• WHAT THIS TASK INVOLVES
The material below must be retyped in full, with every line kept exactly as it is.

• INFORMATION SHOWN
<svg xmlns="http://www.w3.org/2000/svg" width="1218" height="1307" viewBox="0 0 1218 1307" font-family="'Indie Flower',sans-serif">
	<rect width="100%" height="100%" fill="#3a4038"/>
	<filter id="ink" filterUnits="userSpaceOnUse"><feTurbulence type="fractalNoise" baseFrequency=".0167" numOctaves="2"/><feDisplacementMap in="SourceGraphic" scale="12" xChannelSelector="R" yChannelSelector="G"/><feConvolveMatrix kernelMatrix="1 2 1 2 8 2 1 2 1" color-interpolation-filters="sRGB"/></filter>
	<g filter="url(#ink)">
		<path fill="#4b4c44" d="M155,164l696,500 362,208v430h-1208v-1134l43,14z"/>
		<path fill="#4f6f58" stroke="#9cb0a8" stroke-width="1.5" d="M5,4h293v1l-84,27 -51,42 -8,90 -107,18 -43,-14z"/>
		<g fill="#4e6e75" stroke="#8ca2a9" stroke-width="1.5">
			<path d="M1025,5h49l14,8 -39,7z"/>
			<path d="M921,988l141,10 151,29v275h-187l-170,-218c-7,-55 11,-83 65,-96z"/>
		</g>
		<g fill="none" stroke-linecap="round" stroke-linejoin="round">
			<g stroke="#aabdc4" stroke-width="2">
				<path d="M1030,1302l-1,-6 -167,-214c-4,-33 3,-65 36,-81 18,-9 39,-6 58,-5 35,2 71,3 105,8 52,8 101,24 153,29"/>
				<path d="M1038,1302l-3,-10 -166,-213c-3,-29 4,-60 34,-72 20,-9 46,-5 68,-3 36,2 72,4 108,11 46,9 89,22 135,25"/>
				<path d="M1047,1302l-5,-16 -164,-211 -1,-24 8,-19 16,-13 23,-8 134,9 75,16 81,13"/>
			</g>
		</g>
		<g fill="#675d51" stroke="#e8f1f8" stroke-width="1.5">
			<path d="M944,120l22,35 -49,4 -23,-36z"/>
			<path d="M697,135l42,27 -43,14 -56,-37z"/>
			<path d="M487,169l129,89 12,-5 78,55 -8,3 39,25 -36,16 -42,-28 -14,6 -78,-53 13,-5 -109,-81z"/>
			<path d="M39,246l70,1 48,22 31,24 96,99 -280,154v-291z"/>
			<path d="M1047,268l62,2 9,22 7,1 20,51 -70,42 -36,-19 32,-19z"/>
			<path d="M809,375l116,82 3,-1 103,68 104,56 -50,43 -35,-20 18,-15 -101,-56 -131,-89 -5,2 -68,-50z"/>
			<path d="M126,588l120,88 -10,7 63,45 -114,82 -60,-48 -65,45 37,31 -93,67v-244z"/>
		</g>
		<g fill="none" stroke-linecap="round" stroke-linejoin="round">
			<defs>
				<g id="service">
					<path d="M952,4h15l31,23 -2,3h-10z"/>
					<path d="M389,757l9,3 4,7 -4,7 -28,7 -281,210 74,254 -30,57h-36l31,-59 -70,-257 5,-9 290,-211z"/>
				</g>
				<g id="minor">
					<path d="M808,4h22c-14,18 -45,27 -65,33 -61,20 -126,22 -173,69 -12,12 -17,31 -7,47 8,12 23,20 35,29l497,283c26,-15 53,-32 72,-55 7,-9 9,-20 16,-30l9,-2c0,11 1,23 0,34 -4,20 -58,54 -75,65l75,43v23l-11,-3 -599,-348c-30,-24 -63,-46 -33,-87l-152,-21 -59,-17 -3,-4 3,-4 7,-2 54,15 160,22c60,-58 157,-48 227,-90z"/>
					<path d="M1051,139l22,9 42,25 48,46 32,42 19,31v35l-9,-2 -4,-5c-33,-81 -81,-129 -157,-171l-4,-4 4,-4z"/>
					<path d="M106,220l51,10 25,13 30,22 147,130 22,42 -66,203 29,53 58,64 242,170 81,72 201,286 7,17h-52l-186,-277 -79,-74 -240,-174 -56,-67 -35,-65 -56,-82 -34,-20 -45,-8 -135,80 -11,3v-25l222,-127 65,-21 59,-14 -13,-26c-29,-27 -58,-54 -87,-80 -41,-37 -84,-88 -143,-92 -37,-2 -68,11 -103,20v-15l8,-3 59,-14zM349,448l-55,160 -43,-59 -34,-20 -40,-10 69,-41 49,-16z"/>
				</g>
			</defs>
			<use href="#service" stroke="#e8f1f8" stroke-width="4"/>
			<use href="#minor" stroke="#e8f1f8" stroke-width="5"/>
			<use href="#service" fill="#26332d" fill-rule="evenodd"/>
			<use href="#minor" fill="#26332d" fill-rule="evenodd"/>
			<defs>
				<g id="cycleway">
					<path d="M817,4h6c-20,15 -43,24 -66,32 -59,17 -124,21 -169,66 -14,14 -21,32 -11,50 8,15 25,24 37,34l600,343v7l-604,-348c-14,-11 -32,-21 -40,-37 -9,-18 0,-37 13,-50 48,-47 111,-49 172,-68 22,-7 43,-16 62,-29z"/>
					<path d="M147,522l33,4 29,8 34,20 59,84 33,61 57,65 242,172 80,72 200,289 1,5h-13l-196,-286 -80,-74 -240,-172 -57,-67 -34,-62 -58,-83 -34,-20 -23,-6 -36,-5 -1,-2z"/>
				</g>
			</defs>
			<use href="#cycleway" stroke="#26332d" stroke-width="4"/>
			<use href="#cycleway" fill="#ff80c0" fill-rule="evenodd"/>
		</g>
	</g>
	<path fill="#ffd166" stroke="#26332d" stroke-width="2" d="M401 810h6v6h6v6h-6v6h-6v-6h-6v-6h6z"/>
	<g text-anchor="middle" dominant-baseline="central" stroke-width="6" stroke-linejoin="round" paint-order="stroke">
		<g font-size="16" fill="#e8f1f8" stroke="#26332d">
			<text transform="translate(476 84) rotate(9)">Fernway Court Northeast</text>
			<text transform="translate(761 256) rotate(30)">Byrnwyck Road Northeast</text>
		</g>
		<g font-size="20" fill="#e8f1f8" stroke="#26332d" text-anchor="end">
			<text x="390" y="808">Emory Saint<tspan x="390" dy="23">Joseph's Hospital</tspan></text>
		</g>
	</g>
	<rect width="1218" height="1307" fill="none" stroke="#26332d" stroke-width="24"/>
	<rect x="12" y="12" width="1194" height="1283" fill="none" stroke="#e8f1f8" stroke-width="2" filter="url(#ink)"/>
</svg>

• COMPLETED TASK
<svg xmlns="http://www.w3.org/2000/svg" width="1218" height="1307" viewBox="0 0 1218 1307" font-family="'Indie Flower',sans-serif">
	<rect width="100%" height="100%" fill="#3a4038"/>
	<filter id="ink" filterUnits="userSpaceOnUse"><feTurbulence type="fractalNoise" baseFrequency=".0167" numOctaves="2"/><feDisplacementMap in="SourceGraphic" scale="12" xChannelSelector="R" yChannelSelector="G"/><feConvolveMatrix kernelMatrix="1 2 1 2 8 2 1 2 1" color-interpolation-filters="sRGB"/></filter>
	<g filter="url(#ink)">
		<path fill="#4b4c44" d="M155,164l696,500 362,208v430h-1208v-1134l43,14z"/>
		<path fill="#4f6f58" stroke="#9cb0a8" stroke-width="1.5" d="M5,4h293v1l-84,27 -51,42 -8,90 -107,18 -43,-14z"/>
		<g fill="#4e6e75" stroke="#8ca2a9" stroke-width="1.5">
			<path d="M1025,5h49l14,8 -39,7z"/>
			<path d="M921,988l141,10 151,29v275h-187l-170,-218c-7,-55 11,-83 65,-96z"/>
		</g>
		<g fill="none" stroke-linecap="round" stroke-linejoin="round">
			<g stroke="#aabdc4" stroke-width="2">
				<path d="M1030,1302l-1,-6 -167,-214c-4,-33 3,-65 36,-81 18,-9 39,-6 58,-5 35,2 71,3 105,8 52,8 101,24 153,29"/>
				<path d="M1038,1302l-3,-10 -166,-213c-3,-29 4,-60 34,-72 20,-9 46,-5 68,-3 36,2 72,4 108,11 46,9 89,22 135,25"/>
				<path d="M1047,1302l-5,-16 -164,-211 -1,-24 8,-19 16,-13 23,-8 134,9 75,16 81,13"/>
			</g>
		</g>
		<g fill="#675d51" stroke="#e8f1f8" stroke-width="1.5">
			<path d="M944,120l22,35 -49,4 -23,-36z"/>
			<path d="M697,135l42,27 -43,14 -56,-37z"/>
			<path d="M487,169l129,89 12,-5 78,55 -8,3 39,25 -36,16 -42,-28 -14,6 -78,-53 13,-5 -109,-81z"/>
			<path d="M39,246l70,1 48,22 31,24 96,99 -280,154v-291z"/>
			<path d="M1047,268l62,2 9,22 7,1 20,51 -70,42 -36,-19 32,-19z"/>
			<path d="M809,375l116,82 3,-1 103,68 104,56 -50,43 -35,-20 18,-15 -101,-56 -131,-89 -5,2 -68,-50z"/>
			<path d="M126,588l120,88 -10,7 63,45 -114,82 -60,-48 -65,45 37,31 -93,67v-244z"/>
		</g>
		<g fill="none" stroke-linecap="round" stroke-linejoin="round">
			<defs>
				<g id="service">
					<path d="M952,4h15l31,23 -2,3h-10z"/>
					<path d="M389,757l9,3 4,7 -4,7 -28,7 -281,210 74,254 -30,57h-36l31,-59 -70,-257 5,-9 290,-211z"/>
				</g>
				<g id="minor">
					<path d="M808,4h22c-14,18 -45,27 -65,33 -61,20 -126,22 -173,69 -12,12 -17,31 -7,47 8,12 23,20 35,29l497,283c26,-15 53,-32 72,-55 7,-9 9,-20 16,-30l9,-2c0,11 1,23 0,34 -4,20 -58,54 -75,65l75,43v23l-11,-3 -599,-348c-30,-24 -63,-46 -33,-87l-152,-21 -59,-17 -3,-4 3,-4 7,-2 54,15 160,22c60,-58 157,-48 227,-90z"/>
					<path d="M1051,139l22,9 42,25 48,46 32,42 19,31v35l-9,-2 -4,-5c-33,-81 -81,-129 -157,-171l-4,-4 4,-4z"/>
					<path d="M106,220l51,10 25,13 30,22 147,130 22,42 -66,203 29,53 58,64 242,170 81,72 201,286 7,17h-52l-186,-277 -79,-74 -240,-174 -56,-67 -35,-65 -56,-82 -34,-20 -45,-8 -135,80 -11,3v-25l222,-127 65,-21 59,-14 -13,-26c-29,-27 -58,-54 -87,-80 -41,-37 -84,-88 -143,-92 -37,-2 -68,11 -103,20v-15l8,-3 59,-14zM349,448l-55,160 -43,-59 -34,-20 -40,-10 69,-41 49,-16z"/>
				</g>
			</defs>
			<use href="#service" stroke="#e8f1f8" stroke-width="4"/>
			<use href="#minor" stroke="#e8f1f8" stroke-width="5"/>
			<use href="#service" fill="#26332d" fill-rule="evenodd"/>
			<use href="#minor" fill="#26332d" fill-rule="evenodd"/>
			<defs>
				<g id="cycleway">
					<path d="M817,4h6c-20,15 -43,24 -66,32 -59,17 -124,21 -169,66 -14,14 -21,32 -11,50 8,15 25,24 37,34l600,343v7l-604,-348c-14,-11 -32,-21 -40,-37 -9,-18 0,-37 13,-50 48,-47 111,-49 172,-68 22,-7 43,-16 62,-29z"/>
					<path d="M147,522l33,4 29,8 34,20 59,84 33,61 57,65 242,172 80,72 200,289 1,5h-13l-196,-286 -80,-74 -240,-172 -57,-67 -34,-62 -58,-83 -34,-20 -23,-6 -36,-5 -1,-2z"/>
				</g>
			</defs>
			<use href="#cycleway" stroke="#26332d" stroke-width="4"/>
			<use href="#cycleway" fill="#ff80c0" fill-rule="evenodd"/>
		</g>
	</g>
	<path fill="#ffd166" stroke="#26332d" stroke-width="2" d="M401 810h6v6h6v6h-6v6h-6v-6h-6v-6h6z"/>
	<g text-anchor="middle" dominant-baseline="central" stroke-width="6" stroke-linejoin="round" paint-order="stroke">
		<g font-size="16" fill="#e8f1f8" stroke="#26332d">
			<text transform="translate(476 84) rotate(9)">Fernway Court Northeast</text>
			<text transform="translate(761 256) rotate(30)">Byrnwyck Road Northeast</text>
		</g>
		<g font-size="20" fill="#e8f1f8" stroke="#26332d" text-anchor="end">
			<text x="390" y="808">Emory Saint<tspan x="390" dy="23">Joseph's Hospital</tspan></text>
		</g>
	</g>
	<rect width="1218" height="1307" fill="none" stroke="#26332d" stroke-width="24"/>
	<rect x="12" y="12" width="1194" height="1283" fill="none" stroke="#e8f1f8" stroke-width="2" filter="url(#ink)"/>
</svg>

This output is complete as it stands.